• **Provided text**

>> BEGIN

There exist a number of automated tools which track content in this way, but key components of a highly effective version include the ability to analyse an appropriate set of different characteristics of the websites in question, and options to set the sensitivity appropriately - it is not generally desirable (for example) for an alert to be generated every time any change to website content is identified, since many websites incorporate dynamic features which differ every time the webpage is called. Conversely, sometimes a change which is only small, or of a particular type (e.g. the appearance of an explicit brand reference) can be significant.

In this article, I briefly explore the development and use of a Python-based revisitor script to inspect and then subsequently review a set of domain names of potential interest (using data from a domain monitoring service for a retail brand, as a case study). Having a simple, easily deployed script of this nature can be advantageous, in terms of being quick and efficient to roll out, and being fully customisable regarding the specific website characteristics analysed and the sensitivity thresholds to be used. These types of tools generally can be highly useful in the cases of watchlists which may feature many hundreds or thousands of URLs to be reviewed, and can, of course, also be expanded to cover other website features and more complex types of site analysis.

Script specifics

The workflow is built on the basis of a 'site visitor' script, which inspects each of the domains in the watchlist, and extracts the following features (which are 'dumped' to a readable database file):

  • HTTP status[1] - a numerical code corresponding to the type of response received when the domain name is queried; a code of '200' indicates a live website response (i.e. potentially an active webpage)
  • Page title[2] (as defined in the HTML source code of the page)
  • Full webpage content[3] (all text, plus formatting features and other content such as embedded scripts - i.e. the full HTML content)
  • Presence / absence of each of a set of pre-defined keywords[4] - applicable keywords for analysis might typically include brand terms or other relevance keywords (e.g. for a retail brand, terms indicating that e-commerce content is present ('buy', 'shop', 'cart', etc.))
  • Final URL[5] - e.g. the destination URL (e.g. after following any site re-direct)

The basic element of the functionality of the revisitor is then to inspect the same list of sites at subsequent times, as required (or on a regular basis if configured to run accordingly), extract a list of the same features, and then compare these with the corresponding features from the same site from the previous round of analysis (as read from the database file). In an initial simple implementation of the script, the following are deemed to be significant changes (i.e. denoting that the site is now worthy of further (manual) inspection and consideration for follow-up action):

  • A change to an HTTP status of 200 (i.e. the appearance of a live website response)[6]
  • Any change to the page title
  • Any(*) change to the webpage content
  • Any instance of the appearance of a keyword of interest (where not previously present)

>> END

[Saved data entries]
>> BEGIN

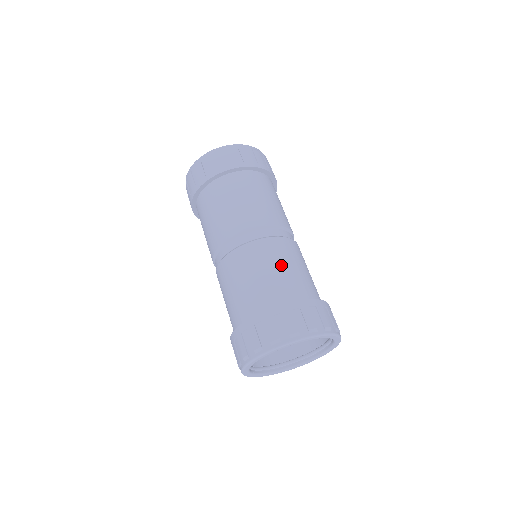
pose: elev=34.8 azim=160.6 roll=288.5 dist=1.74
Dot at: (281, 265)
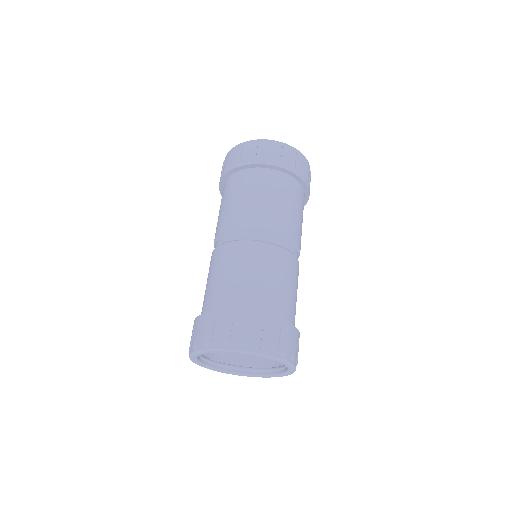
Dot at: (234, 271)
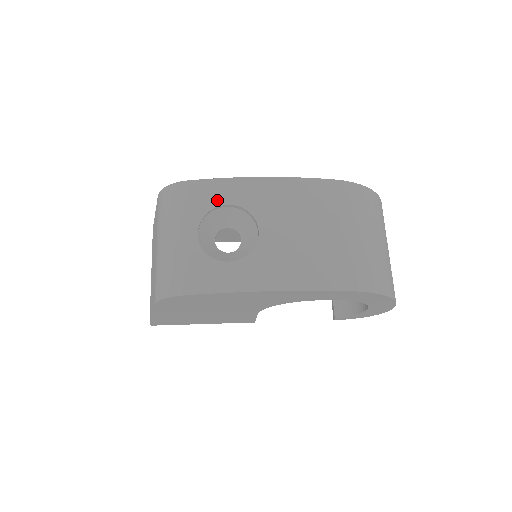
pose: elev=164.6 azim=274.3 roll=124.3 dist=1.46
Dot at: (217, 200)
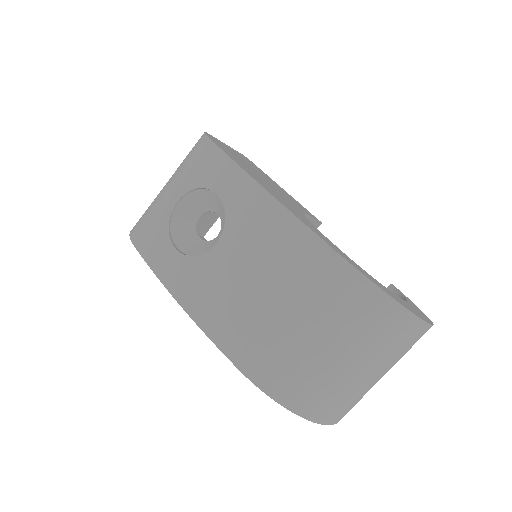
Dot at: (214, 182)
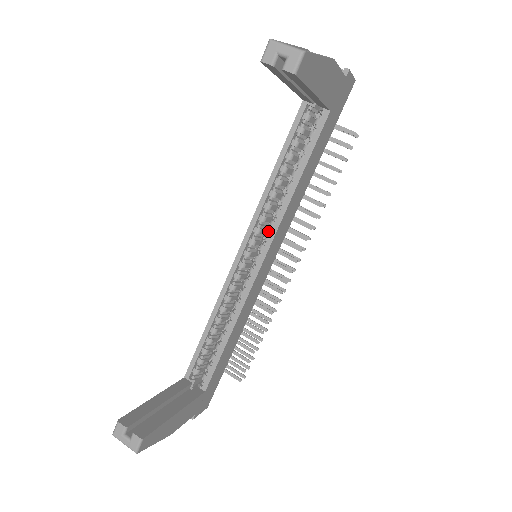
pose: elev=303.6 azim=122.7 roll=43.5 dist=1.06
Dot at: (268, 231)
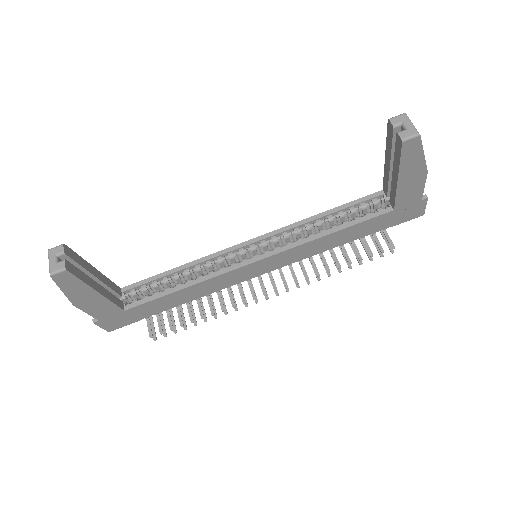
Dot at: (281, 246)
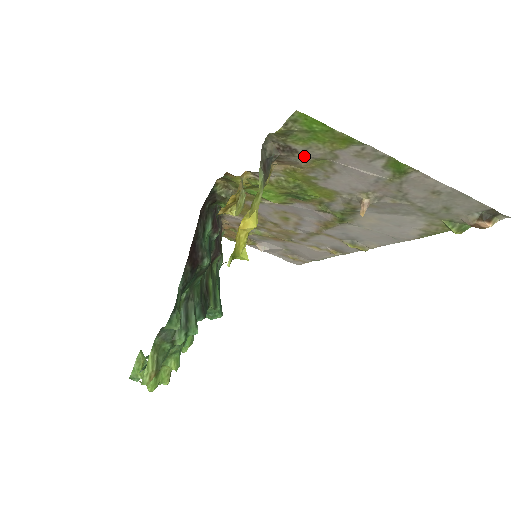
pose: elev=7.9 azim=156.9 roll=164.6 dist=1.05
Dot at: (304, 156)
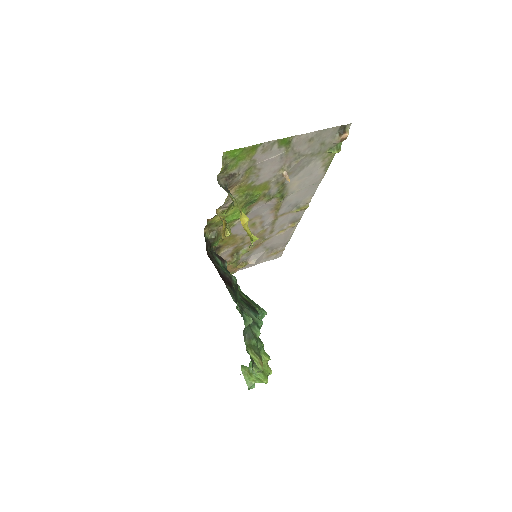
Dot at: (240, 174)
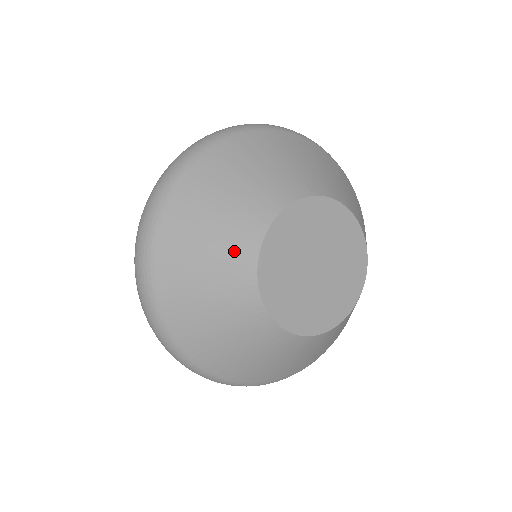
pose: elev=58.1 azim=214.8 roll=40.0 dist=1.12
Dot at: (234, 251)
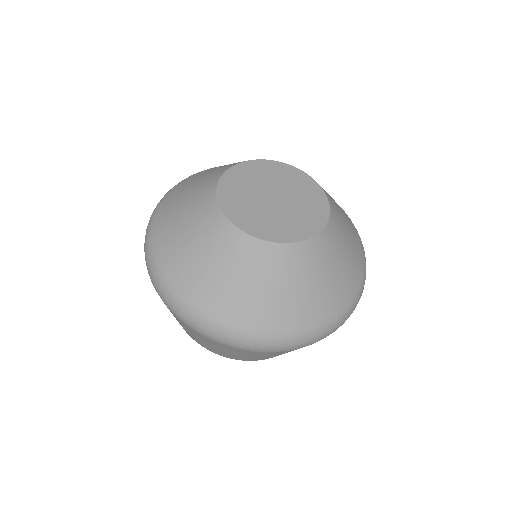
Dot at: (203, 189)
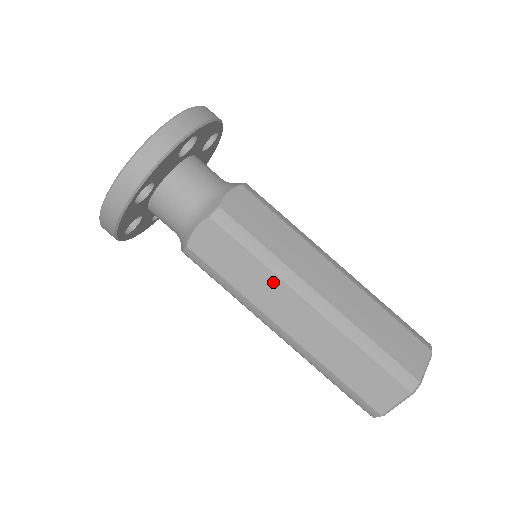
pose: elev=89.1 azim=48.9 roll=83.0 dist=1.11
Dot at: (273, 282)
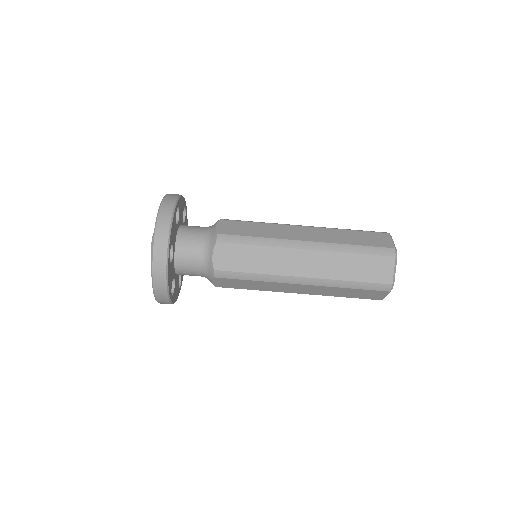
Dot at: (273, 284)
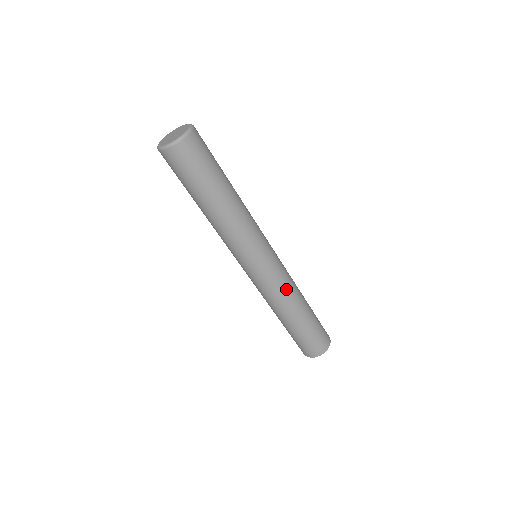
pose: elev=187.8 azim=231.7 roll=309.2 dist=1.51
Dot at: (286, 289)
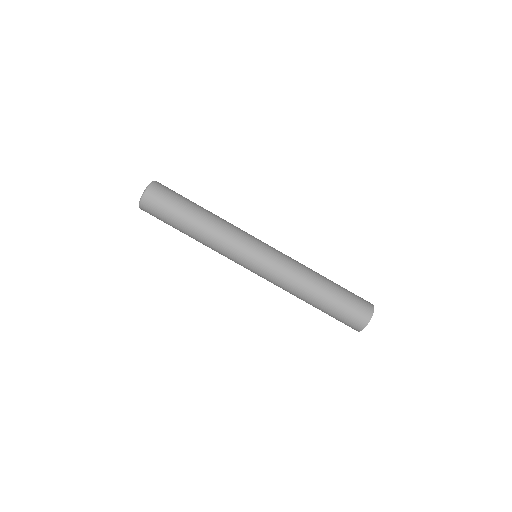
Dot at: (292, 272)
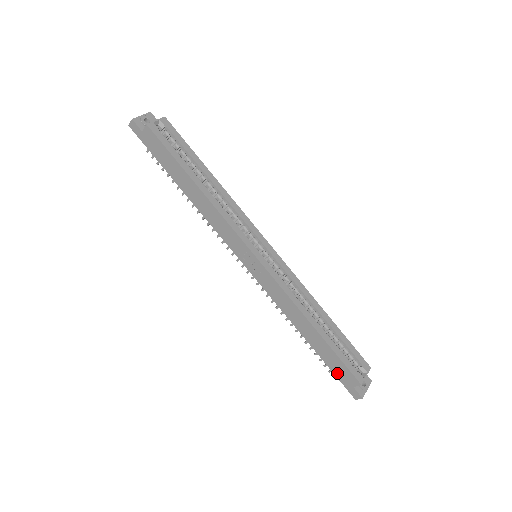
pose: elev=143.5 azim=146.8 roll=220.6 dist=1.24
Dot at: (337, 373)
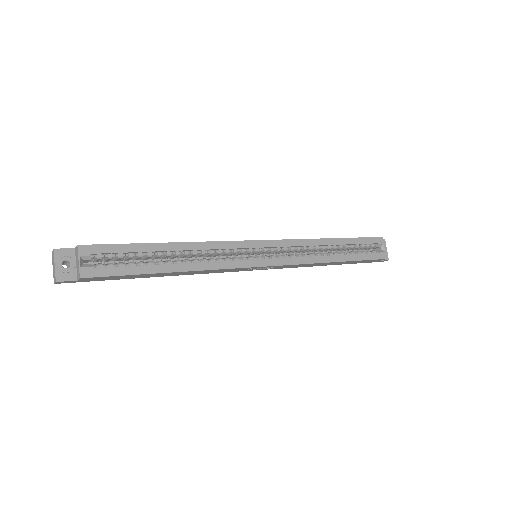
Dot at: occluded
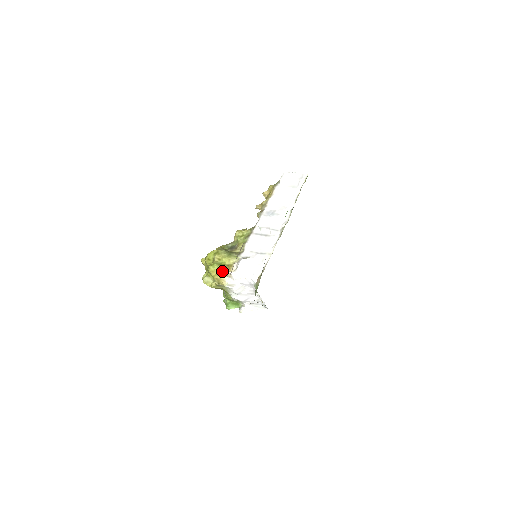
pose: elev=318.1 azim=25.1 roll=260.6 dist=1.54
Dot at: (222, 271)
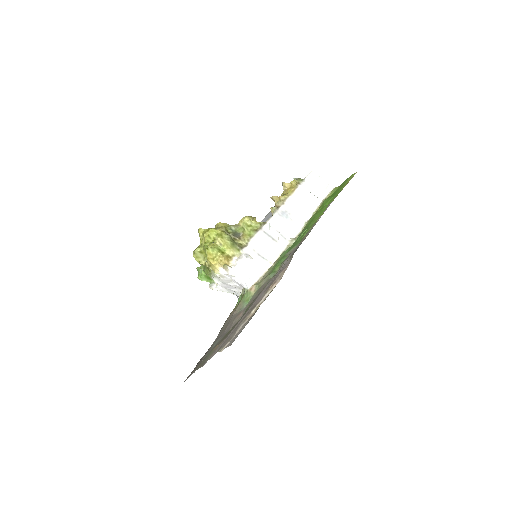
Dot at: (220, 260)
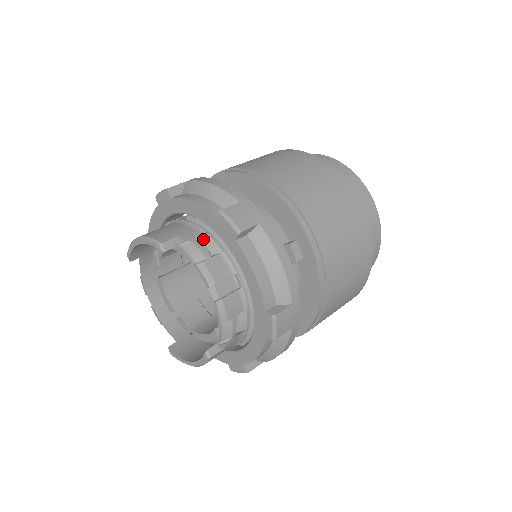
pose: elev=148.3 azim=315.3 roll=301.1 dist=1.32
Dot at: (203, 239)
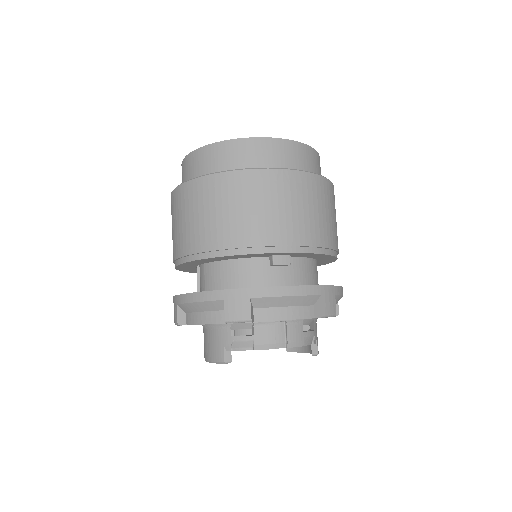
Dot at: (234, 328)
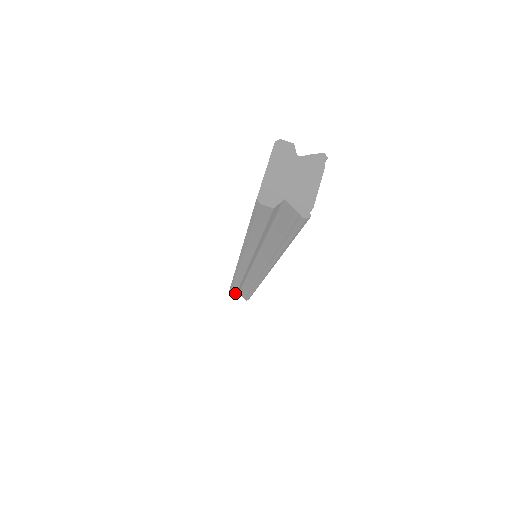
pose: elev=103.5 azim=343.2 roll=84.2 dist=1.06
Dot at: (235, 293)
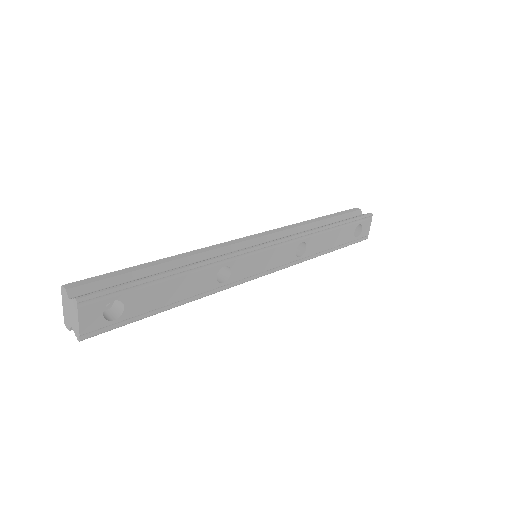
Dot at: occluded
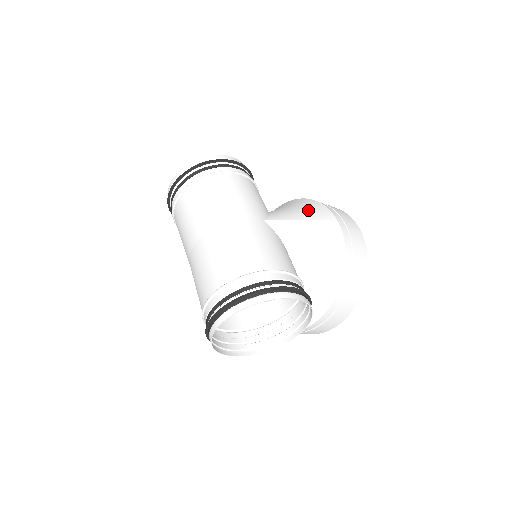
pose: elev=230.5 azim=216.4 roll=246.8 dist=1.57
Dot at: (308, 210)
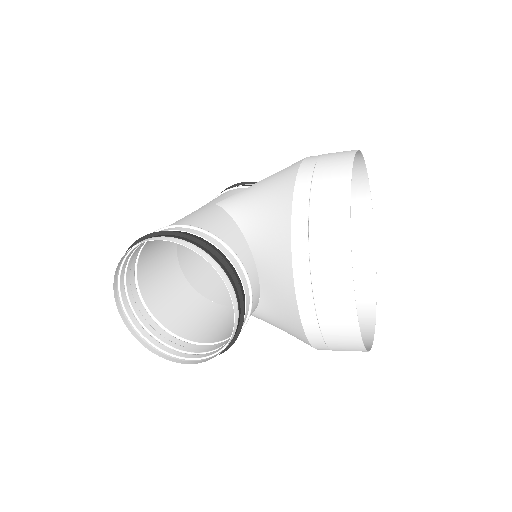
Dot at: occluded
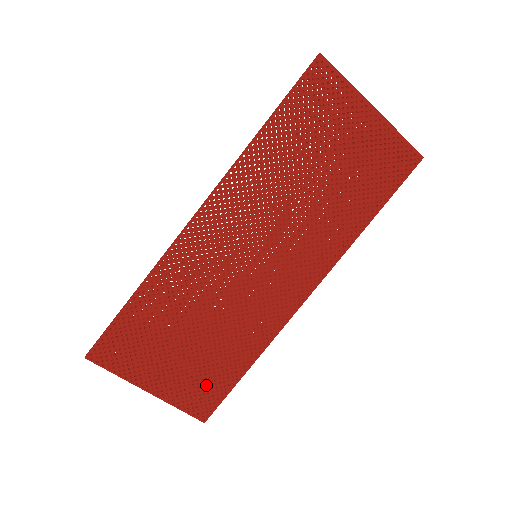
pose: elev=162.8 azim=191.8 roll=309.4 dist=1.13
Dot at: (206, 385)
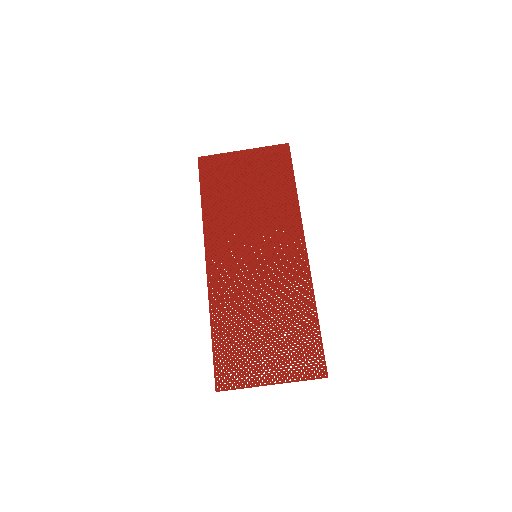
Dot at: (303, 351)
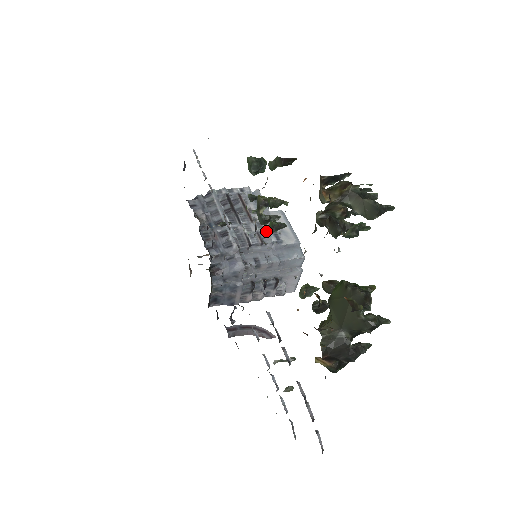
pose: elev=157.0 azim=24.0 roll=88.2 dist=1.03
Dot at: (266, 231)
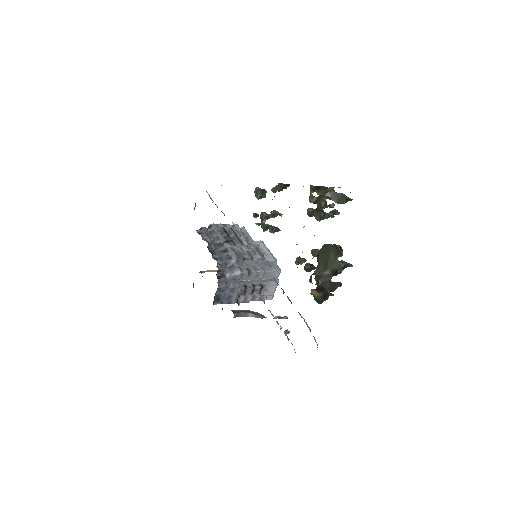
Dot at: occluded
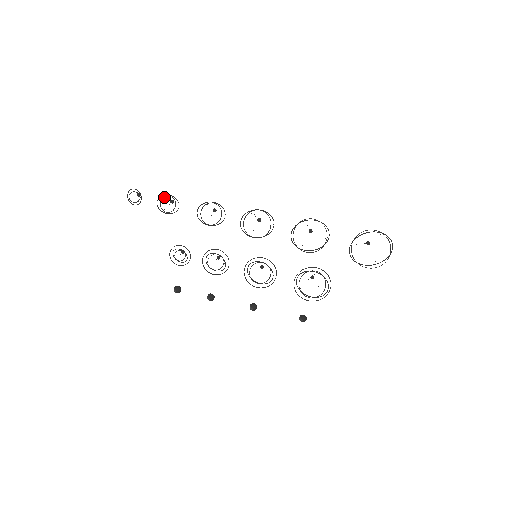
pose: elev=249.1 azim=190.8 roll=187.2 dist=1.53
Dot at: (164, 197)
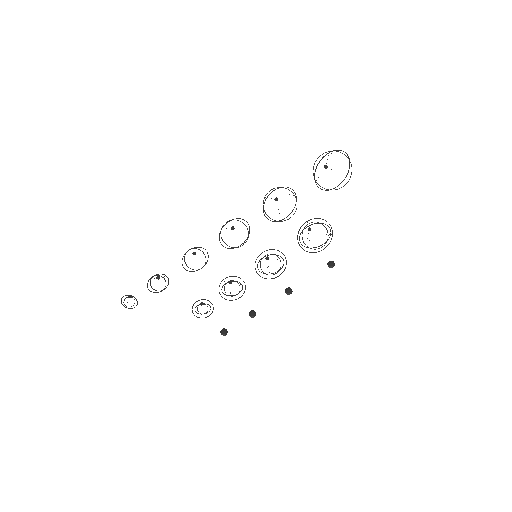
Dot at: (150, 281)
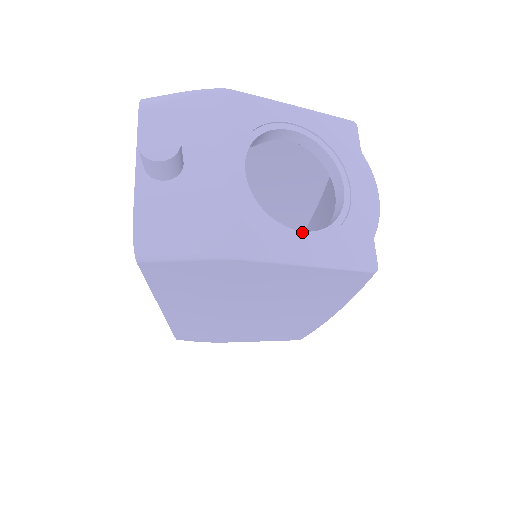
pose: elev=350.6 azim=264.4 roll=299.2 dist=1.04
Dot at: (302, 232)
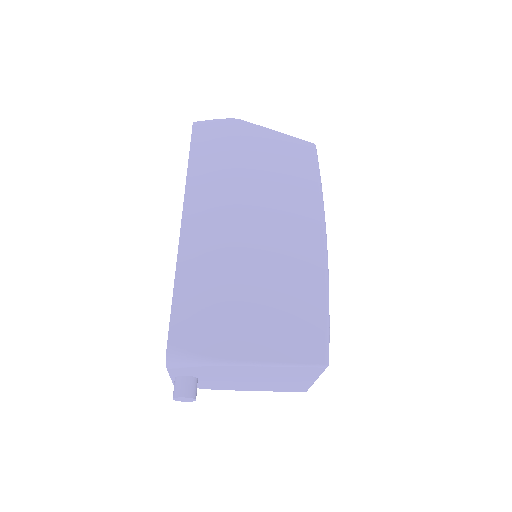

>> END

• **Given request**
Repeat verbatim the portion of the website-monitoring text above that begins with the words containing "Script specifics" and ends with "an active webpage)".

• **Response to the task**
Script specifics

The workflow is built on the basis of a 'site visitor' script, which inspects each of the domains in the watchlist, and extracts the following features (which are 'dumped' to a readable database file):

  • HTTP status[1] - a numerical code corresponding to the type of response received when the domain name is queried; a code of '200' indicates a live website response (i.e. potentially an active webpage)